Equity is providing individuals with different supports so that everyone is given equal access to the overarching structure. This would mean allowing enough flexibility that it would be possible to adjust expectations, or provide individualized accommodations, for those who might need it.

A more equitable experience for graduate students, especially in light of the ways in which the ongoing pandemic has affected our abilities to do research and make progress on our projects, was the focus of the papers of this workshop. Some specific areas of interest included:

  • Necessary adjustments to curriculum
  • More realistic expectations for degree requirements
  • Better preparation for the ever-changing job market
  • More formal, expansive, and systematic training for teaching

As Alicia Matz importantly insisted, it’s time that graduate students were treated like whole human beings, “not just brains in jars.”

Networking at AIA-SCS

No matter how you spin it, networking is scary. Just thinking about cold emailing anyone – especially someone I’ve never actually met before – immediately prompts me to find just about anything else to do instead. Conferences are no different. 
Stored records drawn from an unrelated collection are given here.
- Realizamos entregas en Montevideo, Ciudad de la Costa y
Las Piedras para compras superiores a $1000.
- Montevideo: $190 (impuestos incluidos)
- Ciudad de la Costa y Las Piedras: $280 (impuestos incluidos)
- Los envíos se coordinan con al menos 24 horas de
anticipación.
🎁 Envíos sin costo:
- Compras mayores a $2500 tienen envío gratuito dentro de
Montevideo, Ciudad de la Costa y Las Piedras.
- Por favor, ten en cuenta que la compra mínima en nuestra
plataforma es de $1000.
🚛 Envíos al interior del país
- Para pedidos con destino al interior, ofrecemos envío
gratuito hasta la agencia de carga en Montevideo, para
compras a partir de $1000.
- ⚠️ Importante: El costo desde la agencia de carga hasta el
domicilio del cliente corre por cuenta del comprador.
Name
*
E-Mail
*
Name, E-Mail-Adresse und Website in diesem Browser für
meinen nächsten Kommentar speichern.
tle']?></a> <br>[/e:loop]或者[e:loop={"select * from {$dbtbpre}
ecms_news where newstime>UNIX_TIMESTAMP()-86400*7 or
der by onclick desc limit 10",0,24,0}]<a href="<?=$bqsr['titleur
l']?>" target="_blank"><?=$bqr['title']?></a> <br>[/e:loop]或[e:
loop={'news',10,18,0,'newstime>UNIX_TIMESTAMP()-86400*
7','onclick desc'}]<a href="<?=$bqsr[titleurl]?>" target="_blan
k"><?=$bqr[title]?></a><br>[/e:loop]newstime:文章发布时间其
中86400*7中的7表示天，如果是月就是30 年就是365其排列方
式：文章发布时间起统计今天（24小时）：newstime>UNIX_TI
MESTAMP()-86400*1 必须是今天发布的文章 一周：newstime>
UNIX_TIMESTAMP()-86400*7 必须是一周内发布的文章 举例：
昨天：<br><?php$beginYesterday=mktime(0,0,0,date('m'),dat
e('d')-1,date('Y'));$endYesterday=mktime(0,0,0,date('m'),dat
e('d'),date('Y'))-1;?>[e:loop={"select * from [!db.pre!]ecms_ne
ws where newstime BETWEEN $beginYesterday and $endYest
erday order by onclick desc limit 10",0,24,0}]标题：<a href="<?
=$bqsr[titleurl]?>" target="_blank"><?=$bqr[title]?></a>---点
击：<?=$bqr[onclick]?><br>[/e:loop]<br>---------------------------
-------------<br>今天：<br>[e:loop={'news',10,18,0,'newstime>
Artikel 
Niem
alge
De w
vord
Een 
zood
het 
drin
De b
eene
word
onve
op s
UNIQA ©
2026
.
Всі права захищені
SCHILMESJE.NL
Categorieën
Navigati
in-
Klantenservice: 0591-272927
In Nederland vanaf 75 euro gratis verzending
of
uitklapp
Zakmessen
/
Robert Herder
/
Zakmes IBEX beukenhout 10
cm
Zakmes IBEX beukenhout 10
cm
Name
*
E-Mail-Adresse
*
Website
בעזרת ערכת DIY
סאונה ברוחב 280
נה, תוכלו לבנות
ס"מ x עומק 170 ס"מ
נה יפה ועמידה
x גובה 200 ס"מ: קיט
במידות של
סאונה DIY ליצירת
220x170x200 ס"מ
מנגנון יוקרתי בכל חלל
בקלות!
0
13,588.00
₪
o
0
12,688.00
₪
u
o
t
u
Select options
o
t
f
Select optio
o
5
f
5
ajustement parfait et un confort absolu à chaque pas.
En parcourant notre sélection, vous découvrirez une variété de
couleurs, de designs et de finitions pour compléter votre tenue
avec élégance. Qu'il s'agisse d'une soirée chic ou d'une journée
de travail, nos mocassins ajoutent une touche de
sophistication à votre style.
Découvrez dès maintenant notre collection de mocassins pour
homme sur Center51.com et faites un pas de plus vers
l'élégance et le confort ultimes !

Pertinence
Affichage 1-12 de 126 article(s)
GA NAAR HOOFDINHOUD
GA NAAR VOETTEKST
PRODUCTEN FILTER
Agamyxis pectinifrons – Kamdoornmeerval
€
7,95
If I’ve ever met anyone I didn’t know already at a conference, it’s either because:

1) a friend introduced me to them, or

2) the conference was small, I was on my own from the start, and the receptions would’ve been super awkward if I didn’t talk to someone (shout out to Sarah Sheard for saving me from myself in Prague 2019).

At the AIA-SCS annual meeting this year, I decided to go out on a limb and attend more of the networking events. It’s probably because I felt I had nothing to lose in an online setting. 

I attended three such events at the AIA-SCS meeting: the “DEI Networking Brown Bag Hours”; the “Student Affairs Interest Group Meeting”; and the “Classics and Social Justice Open Meeting.” If you’re interested in getting involved a committee (any kind!), this post might be useful to think about.

While entering a Zoom room on my own was still daunting, there were still some familiar faces every time. The difference is that in an in-person meeting, it’s easy to feel left out if you show up by yourself (so you avoid the interest group meetings altogether, like me). In an online meeting we’re all staring at each other the whole time, so it’s not as easy to feel left out.

I also realized that, while I often complain about the breakout room format, I didn’t mind them so much during these meetings. I enjoyed meeting new people at the meetings, and seeing a lot of the same faces (even if we had not formally met) each time.

Concluding Thoughts

I still don’t know whether the pros of the AIA-SCS annual meeting outweigh the cons this year. I mentioned before that this was only my second time attending. I do think that I was more inclined to attend this year than others for a number of reasons (waived fee, no travel, greater interest in panels and workshops than in previous years). 

I have a lot of hopes for the field as a whole, but for the annual meeting at least I hope that some element of the online format is retained for future meetings.

I’d like to attend again some time in the future (maybe presenting my own work?? lol) not least because I am looking forward to meeting so many of the people I’ve met virtually in person!